A study reported that many famous brands including: Bertolli, Filippo Berio, Whole Foods, Newman’s Own, Carapelli, Mazzola, Colavita, Safeway, Star, Pompeia, Mezzetta are selling fake olive oil.
The real deal: Cobram Estate, Lucini, California Olive Ranch. Kirkland Organic, Lucero (Ascolano), McEvoy Ranch Organic are also noted by Eat Grown Local.
How to differentiate them? How to distinguish the fake olive oil from original olive oil?
Well, after all this discussion, this seems to be the most important question: How to tell if it is fake olive oil? Moreover, is it worth taking it if it isn’t?
We can offer you some tips as an answer to the first question. As for the second, make up your mind yourself!

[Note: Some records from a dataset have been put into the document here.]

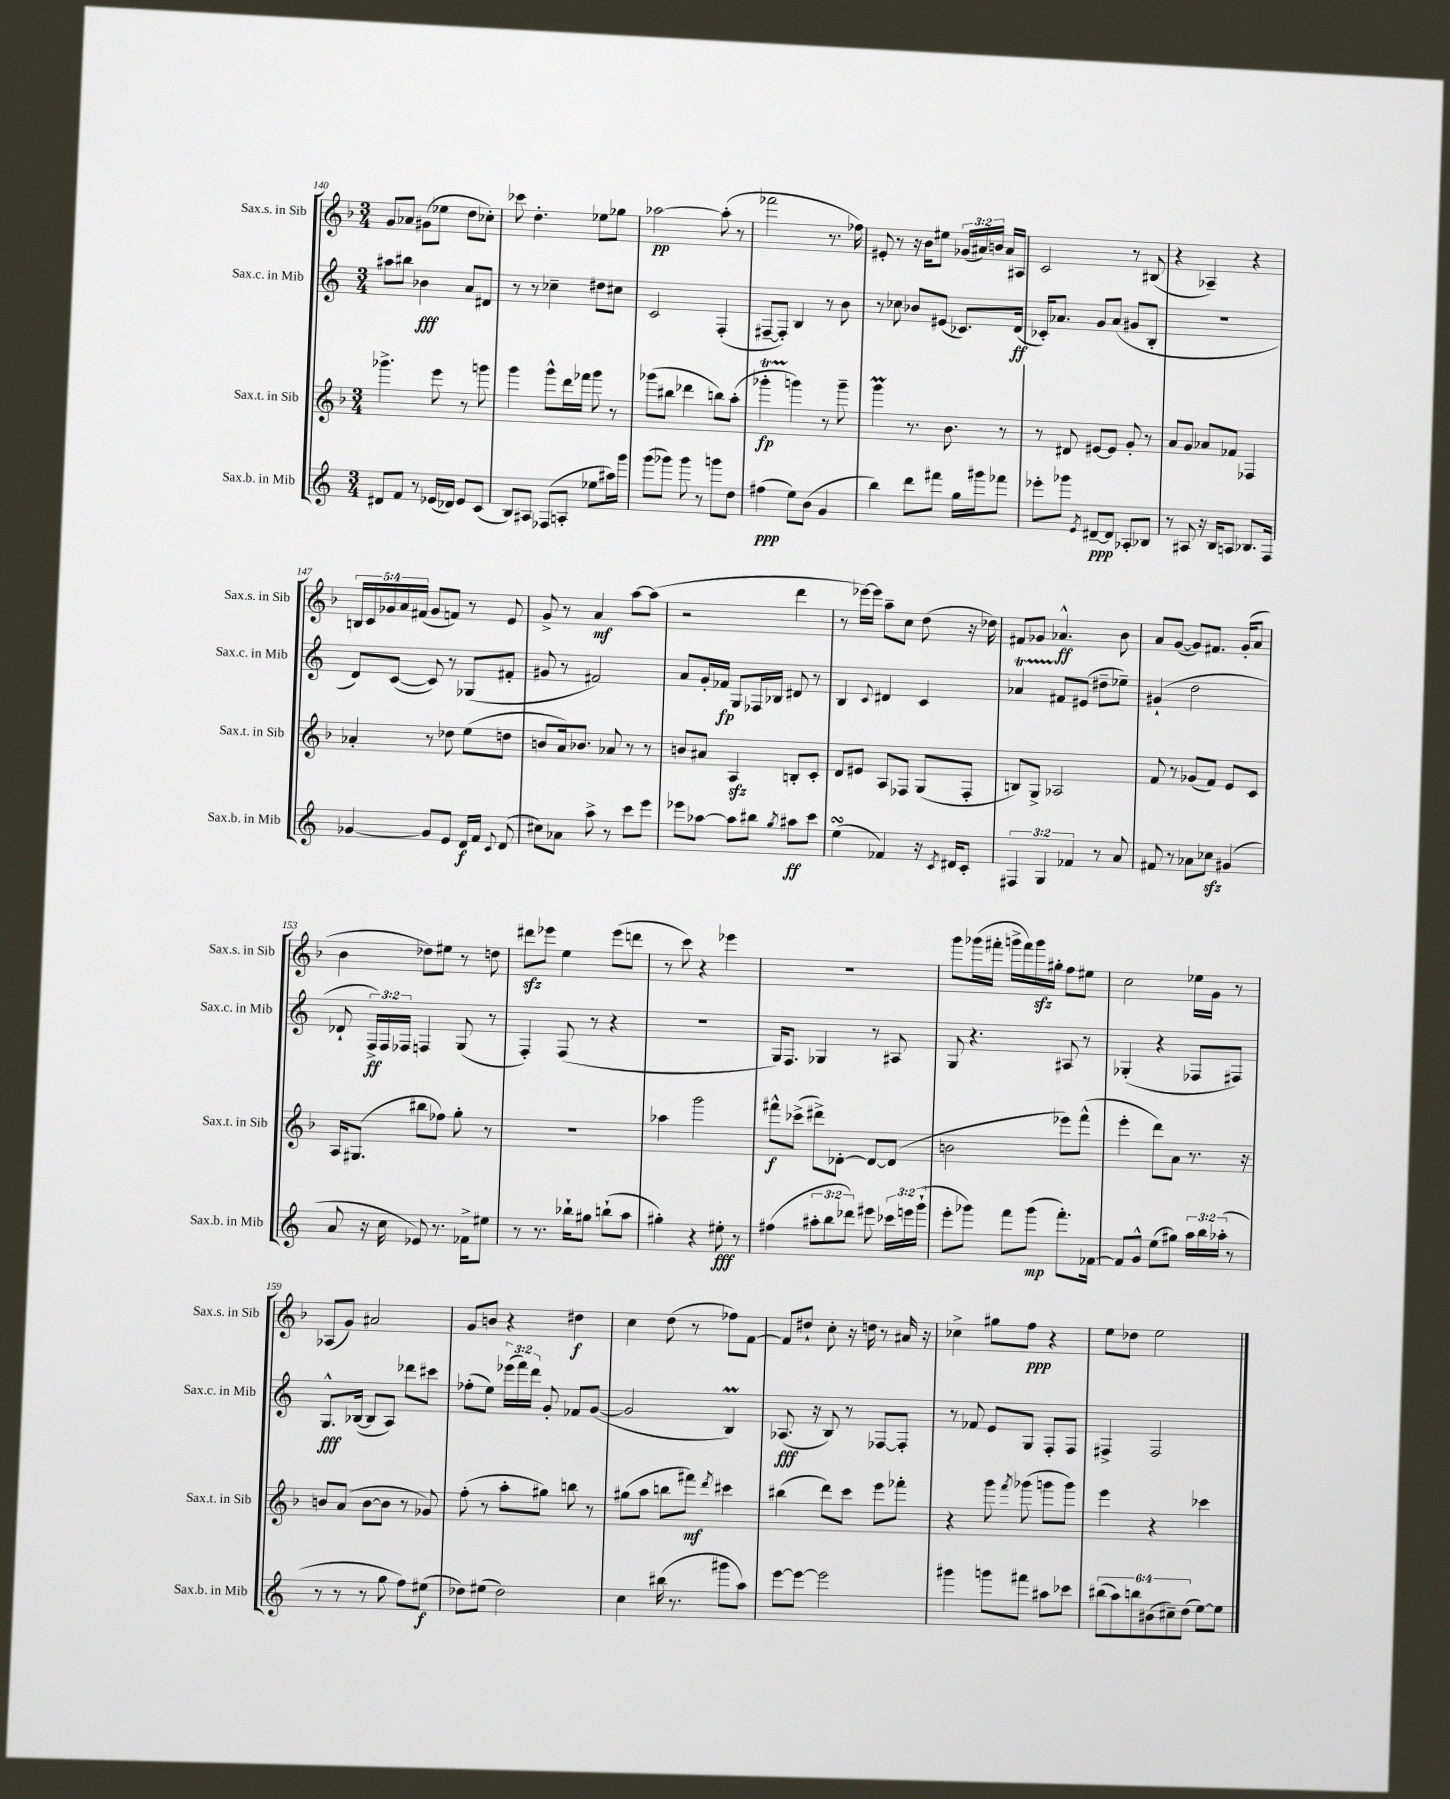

**kern	**dynam	**kern	**dynam	**kern	**dynam	**kern	**dynam
*part4	*part4	*part3	*part3	*part2	*part2	*part1	*part1
*staff4	*staff4	*staff3	*staff3	*staff2	*staff2	*staff1	*staff1
*I"Sax.b. in Mib	*	*I"Sax.t. in Sib	*	*I"Sax.c. in Mib	*	*I"Sax.s. in Sib	*
*I'Sax.b. in Mib	*	*I'Sax.t. in Sib	*	*I'Sax.c. in Mib	*	*I'Sax.s. in Sib	*
*clefG2	*	*clefG2	*	*clefG2	*	*clefG2	*
*k[]	*	*k[b-]	*	*k[]	*	*k[b-]	*
*M3/4	*	*M3/4	*	*M3/4	*	*M3/4	*
=140	=140	=140	=140	=140	=140	=140	=140
8d#X/L	.	4.ggg-X^\	.	8aa#X\L	.	8g/L	.
8f/J	.	.	.	8bb#X\J	.	8a-X/J	.
8r	.	.	.	4b-X\	fff	(8g#X\L	.
(16e-X/LL	.	8eee\	.	.	.	8ee-X\J	.
16d-X/JJ)	.	.	.	.	.	.	.
8e-/L	.	8r	.	8a/L	.	8dd\L	.
(8c/J	.	8gggn\	.	8d#X/J	.	8cc-X'\J)	.
=141	=141	=141	=141	=141	=141	=141	=141
8B/L)	.	4ggg\	.	8r	.	8ccc-X\	.
8A#X/J	.	.	.	8r	.	4.dd'\	.
(8F-X/L	.	8ggg^^\L	.	4cc-X~\	.	.	.
8An'/J	.	16ddd\L	.	.	.	.	.
.	.	16fff-X\JJ	.	.	.	.	.
8ee-X\L	.	8ggg\	.	8dd#X\L	.	8ee-X\L	.
16aa#X\L)	.	8r	.	8cc#X\J	.	8gg-X\J	.
16ggg\JJ	.	.	.	.	.	.	.
=142	=142	=142	=142	=142	=142	=142	=142
(8ggg\L	.	(8ggg-X\L	.	2c/	.	[2aa-X\	pp
8ggg-X\J)	.	8bb#X\J	.	.	.	.	.
8ggg-\	.	4ddd-X\	.	.	.	.	.
8r	.	.	.	.	.	.	.
8gggn\L	.	8bbn\L)	.	(4F'/	.	(8aa-'\]	.
8dd\J	.	(8aa'\J	.	.	.	8r	.
=143	=143	=143	=143	=143	=143	=143	=143
(4ff#X\	ppp	4ggg-XT'\	fp	[8F#X~/L	.	2fff-X\	.
.	.	.	.	8F#'/J])	.	.	.
8ee\L)	.	4gggn\)	.	4B/	.	.	.
(8b\J	.	.	.	.	.	.	.
4g/	.	8r	.	8r	.	8.r	.
.	.	8ggg~\	.	8b\	.	.	.
.	.	.	.	.	.	16ff-X\)	.
=144	=144	=144	=144	=144	=144	=144	=144
4bb\)	.	4gggM\	.	8r	.	8e#X'/	.
.	.	.	.	8cc-X\	.	8r	.
8ddd\L	.	8.r	.	8b-X/L	.	16r	.
.	.	.	.	.	.	16b-\KL	.
8fff#X\J	.	.	.	(8e#X/J	.	8ee#X\J	.
.	.	8.b-\	.	.	.	.	.
16gg\LL	.	.	.	8.c-X/L)	.	(24g-X/LL	.
.	.	.	.	.	.	24a#X/)	.
16ggg#X\J	.	.	.	.	.	.	.
.	.	.	.	.	.	24bn/JJ	.
8fff-X\J	.	8r	.	.	.	16a#/LL	.
.	.	.	.	(16d/Jk	ff	16A#X/JJ	.
=145	=145	=145	=145	=145	=145	=145	=145
8eee-X'\L	.	8r	.	16c-X'/KL)	.	2c/	.
.	.	.	.	8.a-X/J	.	.	.
8ggg-X\J	.	8d#X/	.	.	.	.	.
8qe/	.	.	.	.	.	.	.
[8d#X~/L	ppp	[8e#X/L	.	8g/L	.	.	.
8d#/J]	.	8e#/J]	.	(8a-/J	.	.	.
8A-X'/L	.	8g'/	.	8g#X/L	.	8r	.
8B-X/J	.	8r	.	8B'/J	.	(8B#X/	.
=146	=146	=146	=146	=146	=146	=146	=146
8r	.	8a/L	.	2.r	.	4r	.
8A#X/	.	8g/J	.	.	.	.	.
16r	.	8a-X/L	.	.	.	4A-X~/)	.
16B/KL	.	.	.	.	.	.	.
8An/J	.	8f-X/J	.	.	.	.	.
8.B-X/L	.	4F-X/	.	.	.	4r	.
16F/Jk	.	.	.	.	.	.	.
!!LO:LB:g=z
=147	=147	=147	=147	=147	=147	=147	=147
[4g-X/	.	4a-X'/	.	8d/L)	.	20Bn/LL	.
.	.	.	.	.	.	20c/	.
.	.	.	.	.	.	20g-X/	.
.	.	.	.	([8c/J	.	.	.
.	.	.	.	.	.	20a/	.
.	.	.	.	.	.	(20f#X/JJ	.
8g-/L]	.	8r	.	8c/])	.	8g-/L	.
8e/J	.	8dd-X\	.	8r	.	8fn/J)	.
16d/LL	f	(8ee\L	.	(8G-X/L	.	8r	.
16f/JJ	.	.	.	.	.	.	.
8qqc/	.	.	.	.	.	.	.
(8d/	.	8ddn\J	.	8f#X'/J	.	8e/	.
=148	=148	=148	=148	=148	=148	=148	=148
8cc#X\L)	.	8bn/L	.	8g#X/	.	8g^/	.
8a-X\J	.	16a/k)	.	8r	.	8r	.
.	.	8.b-X/J	.	.	.	.	.
8aa^\	.	.	.	2f#X/)	.	4a/	mf
8r	.	8a-X/	.	.	.	.	.
8ccc\L	.	8r	.	.	.	[8aa\L	.
8eee\J	.	8r	.	.	.	(8aa\J]	.
=149	=149	=149	=149	=149	=149	=149	=149
8eee-X\L	.	8bn/L	.	8a/L	.	2r	.
[8aa-X\J	.	8a#X/J	.	16g'/L	.	.	.
.	.	.	.	16f-X/JJ	fp	.	.
8aa-\L]	.	4Azz/	.	8G/L	.	.	.
8bb#X\J	.	.	.	16F-X/L	.	.	.
.	.	.	.	16B-X/JJ	.	.	.
8qgg/	.	.	.	.	.	.	.
8aa#X\L	ff	8Bn'/L	.	8d#X/	.	4ddd\	.
8ccc\J	.	8c'/J	.	8r	.	.	.
=150	=150	=150	=150	=150	=150	=150	=150
(4eesSsS\	.	8d/L	.	4B/	.	8r	.
.	.	8e#X/J	.	.	.	[16eee-X\LL)	.
.	.	.	.	.	.	16eee-\JJ]	.
.	.	.	.	8qqc/	.	.	.
4f-X/)	.	8A/L	.	4d#X/	.	8aa~\L	.
.	.	8F-X/J	.	.	.	8cc\J	.
16r	.	(8G/L	.	4c/	.	(8dd\	.
8qc/	.	.	.	.	.	.	.
16d#X/KL	.	.	.	.	.	.	.
8c'/J	.	8F-'/J	.	.	.	16r	.
.	.	.	.	.	.	16dd-X\)	.
=151	=151	=151	=151	=151	=151	=151	=151
6F#X/	.	8Bn/L)	.	4a-XT/	.	8f#X/L	.
.	.	8G^/J	.	.	.	8g-X/J	.
6G/	.	.	.	.	.	.	.
.	.	2A-X/	.	8f#X/L	.	4.a-X^^/	ff
6f-X/	.	.	.	.	.	.	.
.	.	.	.	(8e#X/J	.	.	.
8r	.	.	.	8dd#X~\L	.	.	.
8a/	.	.	.	8ee-X~\J)	.	8b-\	.
=152	=152	=152	=152	=152	=152	=152	=152
8f#X/	.	8f/	.	(4g#X`/	.	8a/L	.
8r	.	8r	.	.	.	([8g/J	.
8a-X\L	.	(8g-X/L	.	2dd\	.	8g/L])	.
8cc-Xzz\J	.	8f/J)	.	.	.	8.f#X/J	.
(4g#X/	.	8e/L	.	.	.	.	.
.	.	.	.	.	.	(16g'/KL	.
.	.	8c/J	.	.	.	8a/J	.
!!LO:LB:g=z
=153	=153	=153	=153	=153	=153	=153	=153
8a/	.	16A/KL	.	8d-X`/	.	4b-\	.
.	.	(8.G#X/J	.	.	.	.	.
16r	.	.	.	24F^/LL)	ff	.	.
.	.	.	.	24F/	.	.	.
16cc\	.	.	.	.	.	.	.
.	.	.	.	24F-X/JJ	.	.	.
8e-X/)	.	8bb#X\L	.	4Fn/	.	8dd-X\L)	.
8.r	.	8ff-X\J)	.	.	.	8ee#X\J	.
.	.	8gg'\	.	(8G/	.	8r	.
16f-X^\KL	.	.	.	.	.	.	.
8ee#X\J	.	8r	.	8r	.	8ddn\	.
=154	=154	=154	=154	=154	=154	=154	=154
8r	.	2.r	.	4F'/)	.	8ddd#Xzz\L	.
8.r	.	.	.	.	.	8eee-X\J	.
.	.	.	.	(8F/	.	4ee\	.
16bb-X`\KL	.	.	.	.	.	.	.
8gg#X\J	.	.	.	8r	.	.	.
(8bbn`\L	.	.	.	4r	.	(8eee-\L	.
8aa\J	.	.	.	.	.	8dddn\J	.
=155	=155	=155	=155	=155	=155	=155	=155
4gg#X'\)	.	4aa-X\	.	2.r	.	8r	.
.	.	.	.	.	.	8ccc\)	.
4r	.	2ggg\	.	.	.	4r	.
8ee#X'\	fff	.	.	.	.	4eee-X\	.
8r	.	.	.	.	.	.	.
=156	=156	=156	=156	=156	=156	=156	=156
(4ff#X\	.	8fff#X^^\L	f	16G/KL)	.	2.r	.
.	.	.	.	8.F/J	.	.	.
.	.	(8ccc-X^\J	.	.	.	.	.
12aa#X'\L	.	8ddd#X^\L)	.	4G-X/	.	.	.
12bb\	.	.	.	.	.	.	.
.	.	[8d-X'\J	.	.	.	.	.
12ddd-X\J)	.	.	.	.	.	.	.
8eee#X\	.	8d-/L_	.	8r	.	.	.
24ccc-X\LL	.	(8d-/J]	.	8A#X/	.	.	.
24eeen\	.	.	.	.	.	.	.
(24ggg`\JJ	.	.	.	.	.	.	.
=157	=157	=157	=157	=157	=157	=157	=157
8eee'\L	.	2bn\	.	8G/	.	8ggg\L	.
8ggg-X\J)	.	.	.	4.r	.	(16ggg-X\L	.
.	.	.	.	.	.	16fff#X'\JJ	.
8fff\L	.	.	.	.	.	16gggn^\LL	.
.	.	.	.	.	.	16fff#\)	.
(8ggg-\J	mp	.	.	.	.	16gggzz\	.
.	.	.	.	.	.	16gg#X'\JJ	.
8.fff'\L)	.	8eee-X\L)	.	8A#X/	.	8ff\L	.
.	.	(8fff^^\J	.	8r	.	8ee#X\J	.
[16f-X\Jk	.	.	.	.	.	.	.
=158	=158	=158	=158	=158	=158	=158	=158
8f-/L]	.	4eee'\	.	(4G-X'/	.	2cc\	.
8g^^/J	.	.	.	.	.	.	.
(8ee\L	.	8ddd\L)	.	4r	.	.	.
8gg#X\J)	.	8a\J	.	.	.	.	.
24aa\LL	.	8.r	.	8F-X/L	.	16ee-X\LL	.
24bb\	.	.	.	.	.	.	.
.	.	.	.	.	.	16g\JJ	.
(24aa-X'\JJ	.	.	.	.	.	.	.
8r	.	.	.	8F#X/J)	.	8r	.
.	.	16r	.	.	.	.	.
!!LO:LB:g=z
=159	=159	=159	=159	=159	=159	=159	=159
8r	.	8bn/L	.	8.G^^/L	fff	(8A-X/L	.
8r	.	(8a/J	.	.	.	8g/J)	.
.	.	.	.	([16B-X/Jk	.	.	.
8r	.	[8b\L	.	8B-/L]	.	2a#X/	.
8gg\	.	8b\J]	.	8A/J)	.	.	.
8ff\L)	.	8r	.	8ddd-X\L	.	.	.
(8ee#X\J	f	8g-X/)	.	8ccc#X\J	.	.	.
=160	=160	=160	=160	=160	=160	=160	=160
8dd-X\L)	.	(8ff'\	.	(8ff-X'\L	.	8g/L	.
(8ee#X\J	.	8r	.	8ee\J)	.	8bn/J	.
2dd-\)	.	8aa'\L	.	(24eee-X\LL	.	4r	.
.	.	.	.	24fff\)	.	.	.
.	.	.	.	24ddd\JJ	.	.	.
.	.	8gg#X\J)	.	8g'/	.	.	.
.	.	8bbn\	.	8f-X/L	.	4dd#X\	f
.	.	8r	.	([8g/J	.	.	.
=161	=161	=161	=161	=161	=161	=161	=161
4cc\	.	(8gg#X\L	.	2g/]	.	4cc\	.
.	.	8aa\J	.	.	.	.	.
(16bb#X\	.	8bbn\L	.	.	.	(8dd\	.
8.r	.	.	.	.	.	.	.
.	.	8fff#X\J)	mf	.	.	8r	.
.	.	8qddd/	.	.	.	.	.
8ggg#X\L	.	4ccc#X\	.	4Bm/)	.	8ff-X\L)	.
8aa\J)	.	.	.	.	.	[8f\J	.
=162	=162	=162	=162	=162	=162	=162	=162
[8eee\L	.	(4bb#X\	.	(8.A-X/	fff	8f/L]	.
8eee\J_	.	.	.	.	.	8dd#X`/J	.
.	.	.	.	16r	.	.	.
2eee\]	.	8ddd\L)	.	8B/)	.	8cc'\	.
.	.	8ccc\J	.	8r	.	16r	.
.	.	.	.	.	.	16ddn\	.
.	.	8eee\L	.	[8F-X/L	.	8r	.
.	.	8fff-X'\J	.	8F-'/J]	.	16a#X/	.
.	.	.	.	.	.	16r	.
=163	=163	=163	=163	=163	=163	=163	=163
4ggg#X\	.	4r	.	8r	.	4cc-X^\	.
.	.	.	.	8f-X/	.	.	.
8gggn\L	.	8ggg\	.	8e/L	.	8gg#X\L	.
.	.	8qfff/	.	.	.	.	.
8fff#X\J	.	(8ggg-X\	.	8G/J	.	8ff\J	ppp
8aa#X\L	.	8gggn\L	.	8F'/L	.	4r	.
8ccc-X\J	.	8ggg\J)	.	8F/J	.	.	.
=164	=164	=164	=164	=164	=164	=164	=164
(12bb#X\L	.	4eee\	.	4F#X^/	.	8ee\L	.
12aa\)	.	.	.	.	.	.	.
.	.	.	.	.	.	8dd-X\J	.
12bbn\	.	.	.	.	.	.	.
(12b#X\	.	4r	.	2F#/	.	2ee\	.
12cc#X~\)	.	.	.	.	.	.	.
(12dd\J	.	.	.	.	.	.	.
[8ee\L)	.	4ccc-X\	.	.	.	.	.
8ee\J]	.	.	.	.	.	.	.
==	==	==	==	==	==	==	==
*-	*-	*-	*-	*-	*-	*-	*-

Extra virgin olive oil is supposed to keep the oil lamp flammable. Still, it is not a very precise test. If the oil doesn’t light the oil lamp for a long time, it definitely is not extra virgin olive oil.
Another simple test that can be done at home is to refrigerate the extra virgin olive oil. If it does not solidify, then it means it is not extra virgin olive oil at all! On the other hand, if it gets solidified, it means it has more mono saturated fats in it, but this still doesn’t rule out the presence of other oils like safflower oil or canola oil or any other adulterations in it.
However, refrigerator test or lamp test are not very reliable ways to find out the truth about your olive oil.
You should know that the olive oil from Italy is considered standard compared with the olive oil from other countries. The best alternative is to buy olive oil from local farmers.
Look for Certification
Finally, our most important message we give you is to be extra cautious next time you buy olive oil, especially the extra virgin one!
According to experts, your best guarantee that you are actually getting a high quality olive oil is to look for third party certification. The Australian Olive Association and the California Olive Oil Council both have stringent certification programs that make their seals trustworthy.
Look for PDO (Protected Designation of Origin) or PGI (Protected Geographical Indication) seals when buying olive oil produced or packaged in Italy.